ESG factors are rapidly becoming a norm among real estate investors, but how are these factors influencing different types of investors’ strategy and allocations? Based on the answers of private equity, listed property companies/REITS and investment managers, Knight Frank is delving into the different ways each of this investor category responds to sustainability commitments.
While there may be a prevailing assumption that private equity (PE) investors are more prone to take risks, the real estate consultancy indicates that this does not preclude an enhanced ESG lens on investments and assessment. In-line with the broader market, three-quarters of the PE investors surveyed have a minimum environmental certification (e.g., minimum EPC, HQE, DGNB or BREEAM rating), when assessing an asset for acquisition. Additionally, three quarters of PE investors use CRREM analysis on their existing portfolios and require the same for any new buildings they might be interested in acquiring.
PE investors are also implementing the use of green/sustainability lease clauses. Akin to the wider market, all investors surveyed by Knight Frank, including PE, state they use these clauses as a means to realise their own ESG targets.
When asked what factor they consider important in these clauses, all four PE respondents replied that these should include energy, water/ and waste data sharing.
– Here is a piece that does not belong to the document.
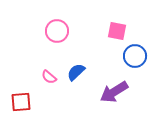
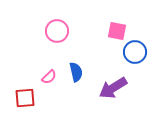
blue circle: moved 4 px up
blue semicircle: rotated 120 degrees clockwise
pink semicircle: rotated 84 degrees counterclockwise
purple arrow: moved 1 px left, 4 px up
red square: moved 4 px right, 4 px up
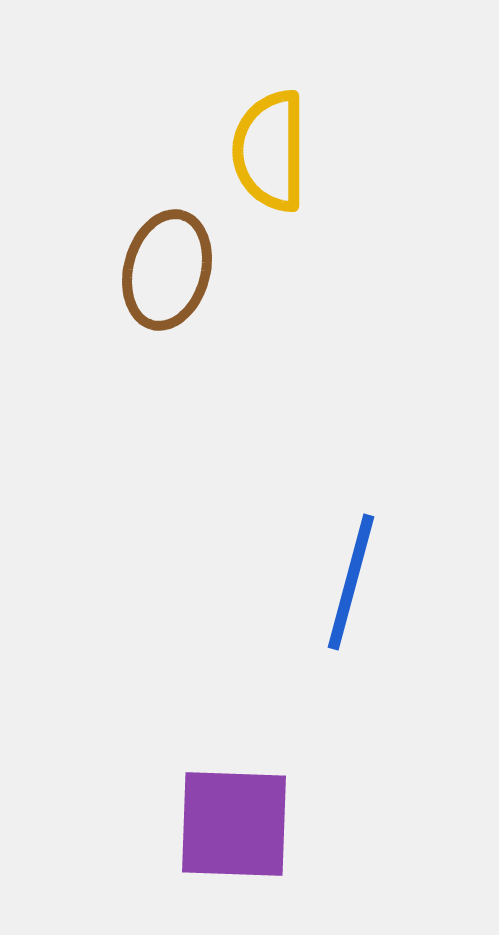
Three-quarters would include restrictions on alterations which may adversely impact energy efficiency ratings, stricter than the wider market response of 65% restricting alterations.
When it comes to net zero goals across all participating investors’ categories, one participant has already reached their net zero goal, 41% have set a target to accomplish till 2030, 15% are looking towards 2040, while the rest of the respondents are aiming for 2050.
But if we focus on listed property companies, these seem to be closer to achieving their net zero goals. Indeed, these companies demonstrate a greater urgency, with almost 90% of those surveyed hoping to achieve net zero by 2030 – just over six years away. This may be due to the public nature and external stakeholder pressure being greater and more accountable in public markets.
Yet, there performance might not be attuned to their aspirations. With a shorter decarbonisation period, some might assume that these investors would attempt to dispose of poor ESG-performing assets, particularly if they don’t have the capacity to upgrade these assets. However, this doesn’t seem to be the case with the participating companies, since, around 70% of the listed companies surveyed aim to acquire poor ESG-performing assets to upgrade/reposition them, while almost 60% look to improve the quality of their existing portfolio.
This compares to 58% and 76% of the total sample, respectively. The same does not apply to newly acquired assets, in which case listed companies apply a minimum environmental certification requirement, indicating new assets should preferably be in-line with net zero goals.
Heading on to investment managers, this investor category is also prone to improving their existing portfolio, while purchasing compliant assets.
In terms of strategies relating to ESG, 83% of investment managers surveyed are looking to improve the quality of existing portfolios through refurbishing and repurposing and 66% of those surveyed look to acquire ESG-compliant assets. This compares to 76% and 51% of all respondents, respectively.
They are also more likely (81% of those surveyed) to be utilising CRREM analysis, in order to understand the stranding risks on existing assets. This may, in part, be due to their stricter regulatory requirements. Of those surveyed, 57% assess assets under review for their alignment with SFDR Article 6, 8 or 9 and EU Taxonomy compliance, which defines what constitutes a sustainable investment.
On the whole, ESG criteria are increasingly commonplace across all investor types, whether during new asset acquisitions or in order to identify and manage existing portfolio risks. In any case, there is an obvious demand for high efficiency assets moving beyond just EPCs. Whether due to the increase in disclosure requirements, financial pressures from lenders, a company's own net zero targets or the need to meet the ever-increasing demand for sustainable buildings that would add to tenant well-being and truly futureproof assets, ESG factors are here to stay.
Interestingly, based on the international consultancy’s conclusions, looking into different investor types indicates that private equity tends to act as a leader, by creating product that complies with sustainability standards. According to Knight Frank, it is the private equity’s increasing focus on ESG, that could promote the adoption of ESG practices and lead to ESG criteria becoming globally embedded in investors’ decisions.